Bank gets the message

Supporters of climate activism group 350 Dunedin, who marched to an ANZ branch yesterday to deliver a recent climate change report and protest the bank's investment in the fossil fuel industry. Photo: Christine O'Connor
Supporters of climate activism group 350 Dunedin, who marched to an ANZ branch yesterday to deliver a recent climate change report and protest the bank's investment in the fossil fuel industry. Photo: Christine O'Connor
A group of activists delivered a climate change report to a bank in Dunedin yesterday to protest its continued investment in fossil fuels.

Climate activism group 350 Dunedin undertook the protest against ANZ in response to an Intergovernmental Panel of Climate Change (IPCC) report released last month.

The report outlined what its authors called the ''far-reaching and unprecedented changes in all aspects of society'' required to limit global warming to 1.5degC, along with the wide-reaching benefits of doing so compared with allowing a rise of 2degC.

Activists targeted ANZ because research from Australian environmental non-profit Market Forces found it had loaned more than $7billion to the coal, oil and gas sectors, the most of the big four banks.
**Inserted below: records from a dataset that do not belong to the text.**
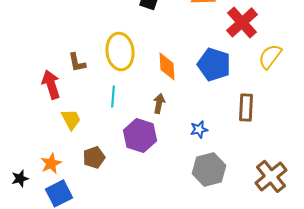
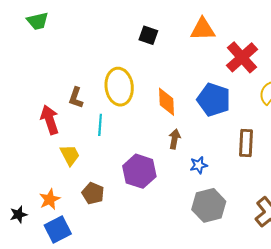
brown L-shape: (77, 62) -> (76, 98), turned 30
cyan line: (113, 96) -> (100, 125), moved
brown arrow: (159, 103) -> (175, 139), moved
brown pentagon: (94, 157) -> (93, 193), turned -30

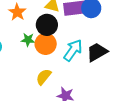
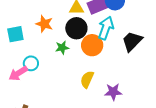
orange circle: (46, 44) -> (92, 45), moved
cyan arrow: (73, 50) -> (106, 28), moved

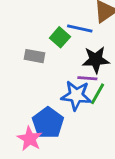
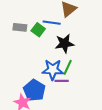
gray rectangle: (34, 56) -> (20, 27), moved
purple line: (87, 78) -> (62, 81), moved

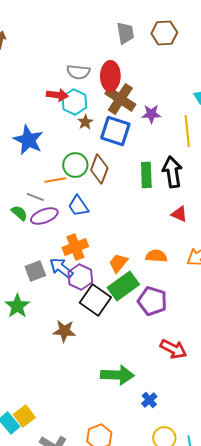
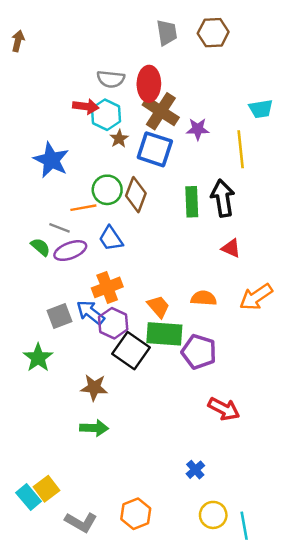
orange trapezoid: (118, 263) -> (158, 307), turned 100
green rectangle: (123, 286) -> (164, 334), turned 40
green arrow: (117, 375) -> (94, 428), moved, size x0.7

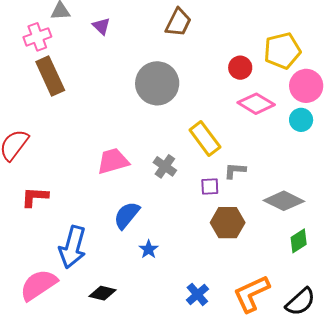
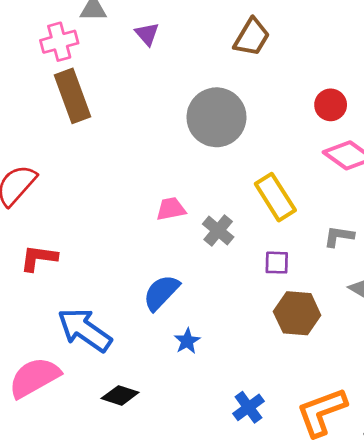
pink trapezoid: (113, 161) -> (171, 209), moved, size x0.7
gray L-shape: (235, 171) -> (339, 236), moved
blue arrow: (73, 247) -> (85, 330), turned 105

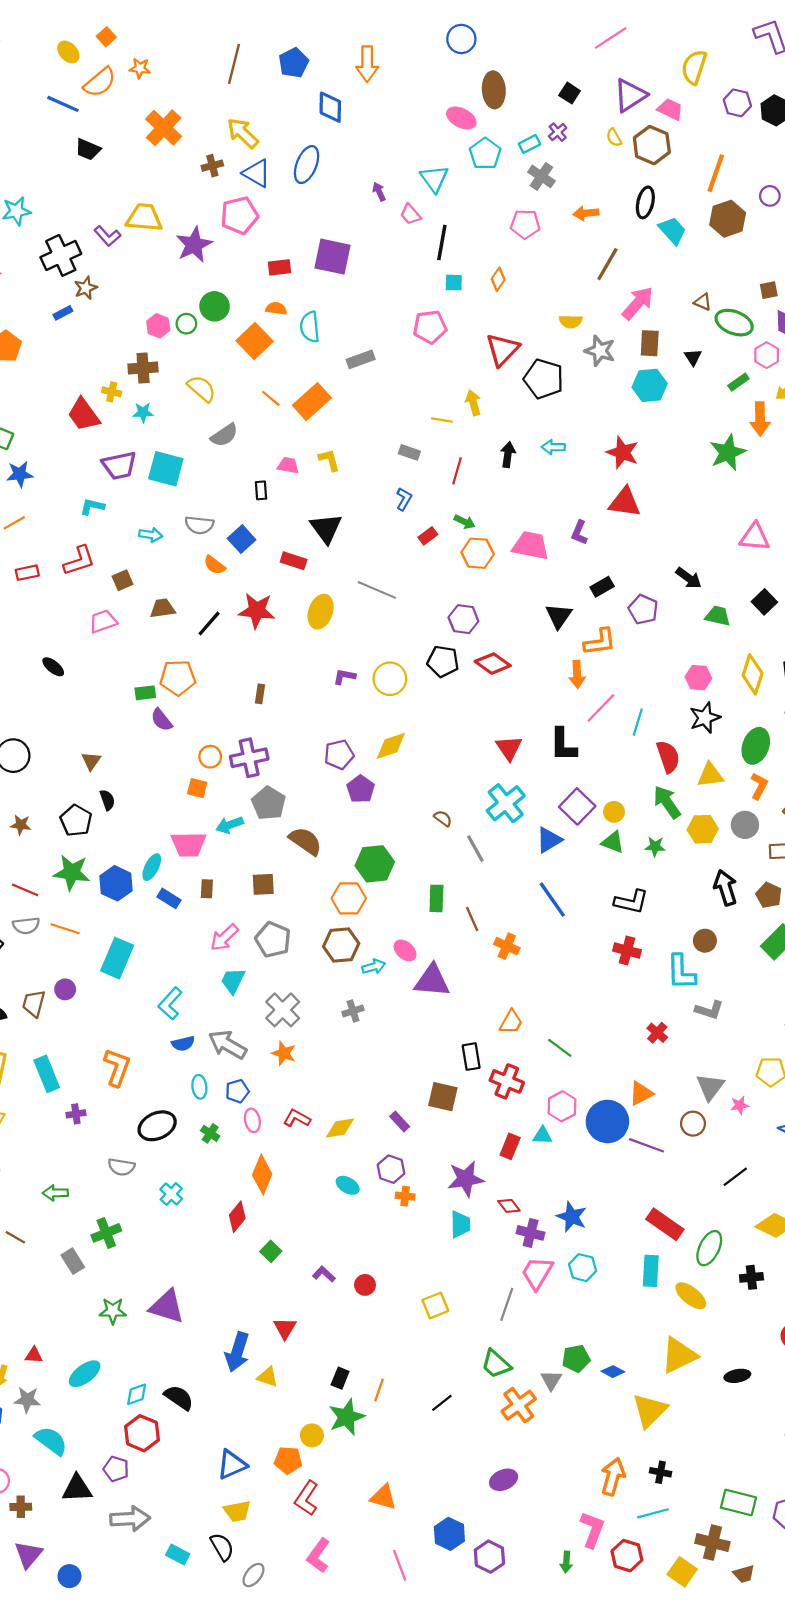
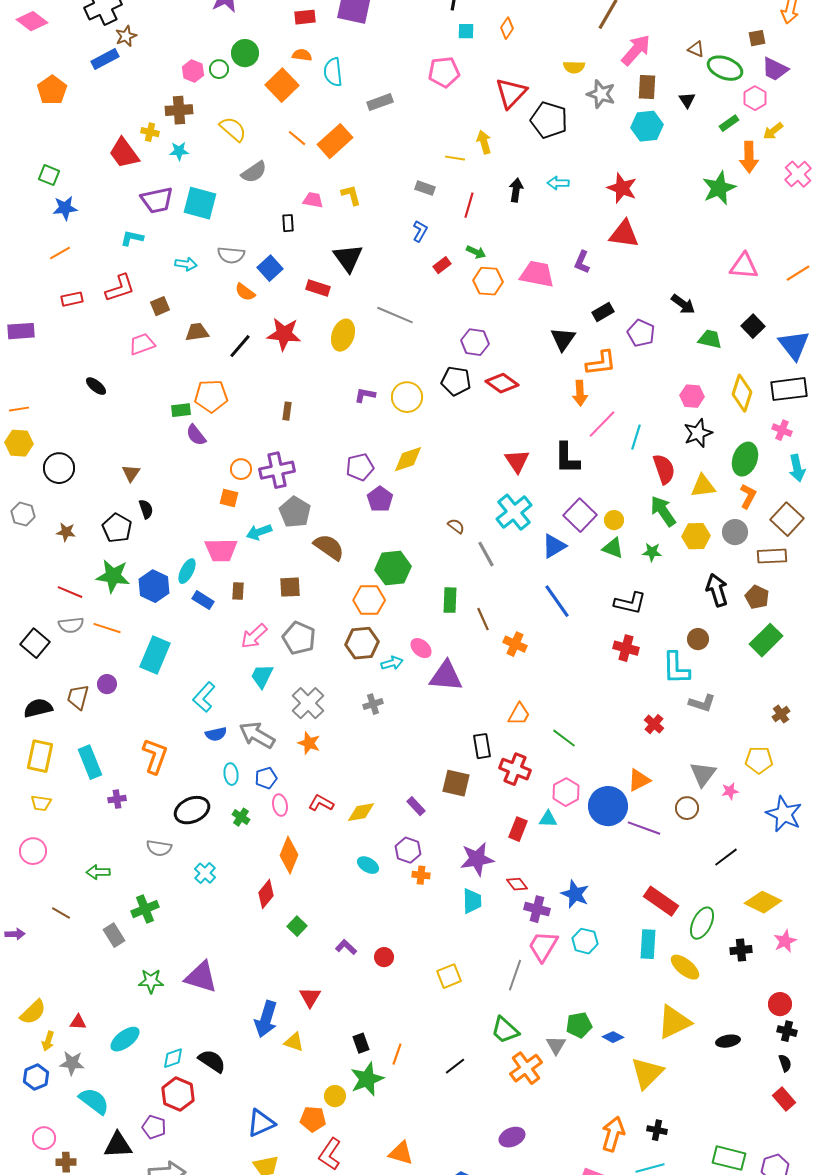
blue rectangle: (63, 313) -> (105, 59), size x1.5
black rectangle: (340, 1378) -> (361, 1043), turned -42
Local 350 Dunedin supporter Liz Palmer was one of about 15 activists who gathered in the Octagon yesterday before marching to a George St ANZ branch to deliver a copy of the report.
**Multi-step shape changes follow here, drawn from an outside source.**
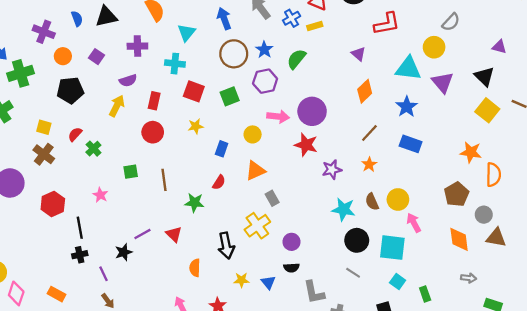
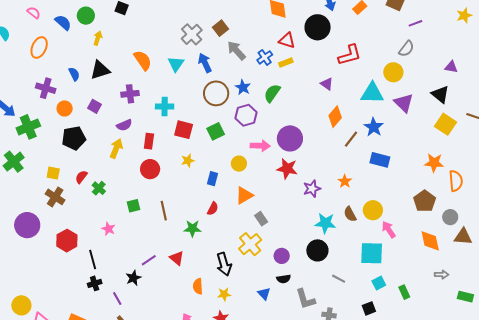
cyan triangle: (186, 33) -> (176, 64), moved
brown line: (369, 133) -> (351, 139), moved
black circle: (357, 240) -> (317, 250), moved
yellow star: (241, 280) -> (224, 294), moved
cyan square: (398, 281) -> (379, 283), turned 32

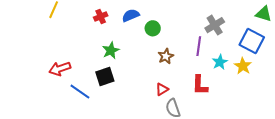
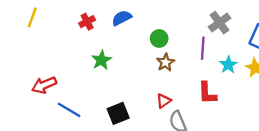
green circle: (153, 28) -> (159, 38), moved
black square: (105, 76) -> (118, 113), moved

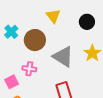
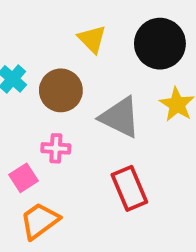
black circle: (87, 22) -> (160, 44), size x1.6

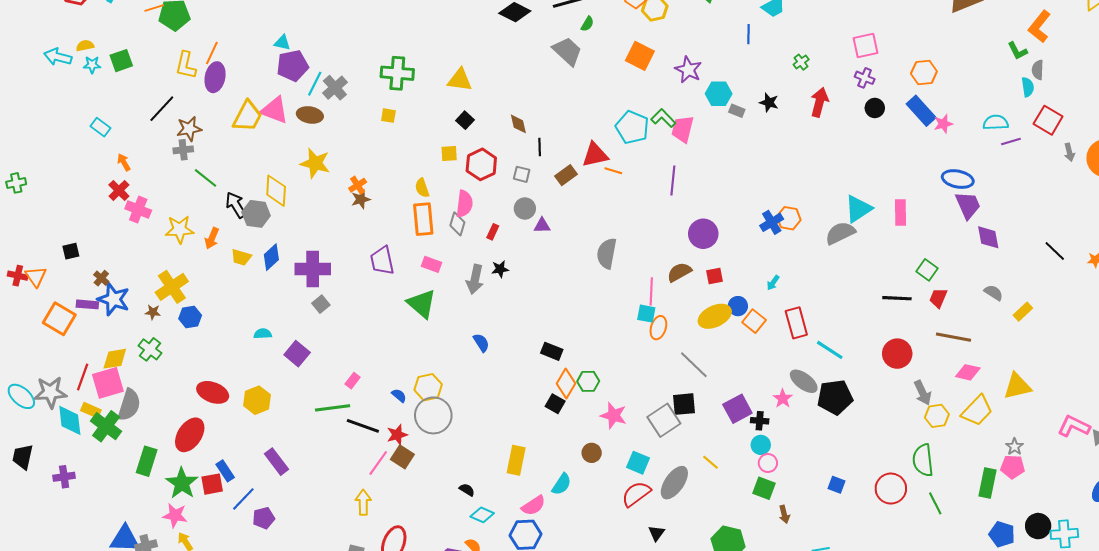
''We're delivering the IPCC report, just in case they haven't got it, which states we've got about 10 years to make some really fast changes away from fossil fuels,'' Ms Palmer said.

An ANZ spokesman defended the bank's commitment to the transition to a low-carbon economy, saying it shared the activists' ambition for a low-carbon future.

ANZ had been cutting lending to the oil, coal and gas sectors and did not directly finance oil or gas exploration, he said.